This was really my take on the situation. I was really looking forward to a box style small cinema camera that I could operate simply and follow basic format that would cover most of what I need. (R5C was likely to be that candidate, but, without weather sealing, and a 5k$ price tag doesn't make it feasible) I really didn't want to consider switching to sony, but, that may happen if this is the best that canon can do video wise for the middle users.


----------



## Gazwas (Feb 12, 2022)

Joel C said:


> This was really my take on the situation. I was really looking forward to a box style small cinema camera that I could operate simply and follow basic format that would cover most of what I need. (R5C was likely to be that candidate, but, without weather sealing, and a 5k$ price tag doesn't make it feasible) I really didn't want to consider switching to sony, but, that may happen if this is the best that canon can do video wise for the middle users.
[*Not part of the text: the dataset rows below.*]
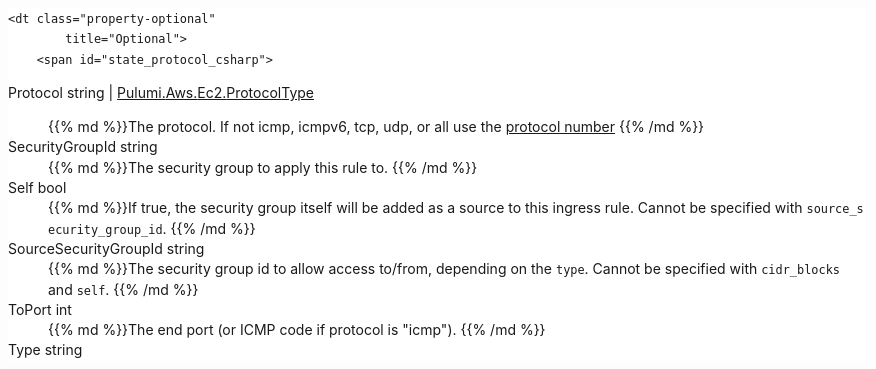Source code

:     <dt class="property-optional"
            title="Optional">
        <span id="state_protocol_csharp">
<a href="#state_protocol_csharp" style="color: inherit; text-decoration: inherit;">Protocol</a>
</span>
        <span class="property-indicator"></span>
        <span class="property-type">string | <a href="#protocoltype">Pulumi.<wbr>Aws.<wbr>Ec2.<wbr>Protocol<wbr>Type</a></span>
    </dt>
    <dd>{{% md %}}The protocol. If not icmp, icmpv6, tcp, udp, or all use the [protocol number](https://www.iana.org/assignments/protocol-numbers/protocol-numbers.xhtml)
{{% /md %}}</dd>
    <dt class="property-optional"
            title="Optional">
        <span id="state_securitygroupid_csharp">
<a href="#state_securitygroupid_csharp" style="color: inherit; text-decoration: inherit;">Security<wbr>Group<wbr>Id</a>
</span>
        <span class="property-indicator"></span>
        <span class="property-type">string</span>
    </dt>
    <dd>{{% md %}}The security group to apply this rule to.
{{% /md %}}</dd>
    <dt class="property-optional"
            title="Optional">
        <span id="state_self_csharp">
<a href="#state_self_csharp" style="color: inherit; text-decoration: inherit;">Self</a>
</span>
        <span class="property-indicator"></span>
        <span class="property-type">bool</span>
    </dt>
    <dd>{{% md %}}If true, the security group itself will be added as
a source to this ingress rule. Cannot be specified with `source_security_group_id`.
{{% /md %}}</dd>
    <dt class="property-optional"
            title="Optional">
        <span id="state_sourcesecuritygroupid_csharp">
<a href="#state_sourcesecuritygroupid_csharp" style="color: inherit; text-decoration: inherit;">Source<wbr>Security<wbr>Group<wbr>Id</a>
</span>
        <span class="property-indicator"></span>
        <span class="property-type">string</span>
    </dt>
    <dd>{{% md %}}The security group id to allow access to/from,
depending on the `type`. Cannot be specified with `cidr_blocks` and `self`.
{{% /md %}}</dd>
    <dt class="property-optional"
            title="Optional">
        <span id="state_toport_csharp">
<a href="#state_toport_csharp" style="color: inherit; text-decoration: inherit;">To<wbr>Port</a>
</span>
        <span class="property-indicator"></span>
        <span class="property-type">int</span>
    </dt>
    <dd>{{% md %}}The end port (or ICMP code if protocol is "icmp").
{{% /md %}}</dd>
    <dt class="property-optional"
            title="Optional">
        <span id="state_type_csharp">
<a href="#state_type_csharp" style="color: inherit; text-decoration: inherit;">Type</a>
</span>
        <span class="property-indicator"></span>
        <span class="property-type">string</span>
    </dt>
I keep looking at the FX6, especially with its new 2.0 FW update with total bemusement why Canon are giving this segment of the market as miss.

Just look at ProAV TV's look at the R5C to see how great this sensor is and shows Canon has the means to produce an FX6 contender but fear their enthusiasm in jeopardising the upper more expensive models.

If the C50(?) ever does materialise, I'd expect it to be £1K+ more than the Sony's £5K price tag for sure.


----------



## Joel C (Feb 12, 2022)

Gazwas said:


> I keep looking at the FX6, especially with its new 2.0 FW update with total bemusement why Canon are giving this segment of the market as miss.
> 
> Just look at ProAV TV's look at the R5C to see how great this sensor is and shows Canon has the means to produce an FX6 contender but fear their enthusiasm in jeopardising the upper more expensive models.
> 
> If the C50(?) ever does materialise, I'd expect it to be £1K+ more than the Sony's £5K price tag for sure.


Let's be honest here for a second. They don't have anything that really competes with the FX3 or even the a7siii for video. Which is a serious bummer, and they are more than capable to be competing. I don't know why they are so beholden to 8k video and the cost there in.


----------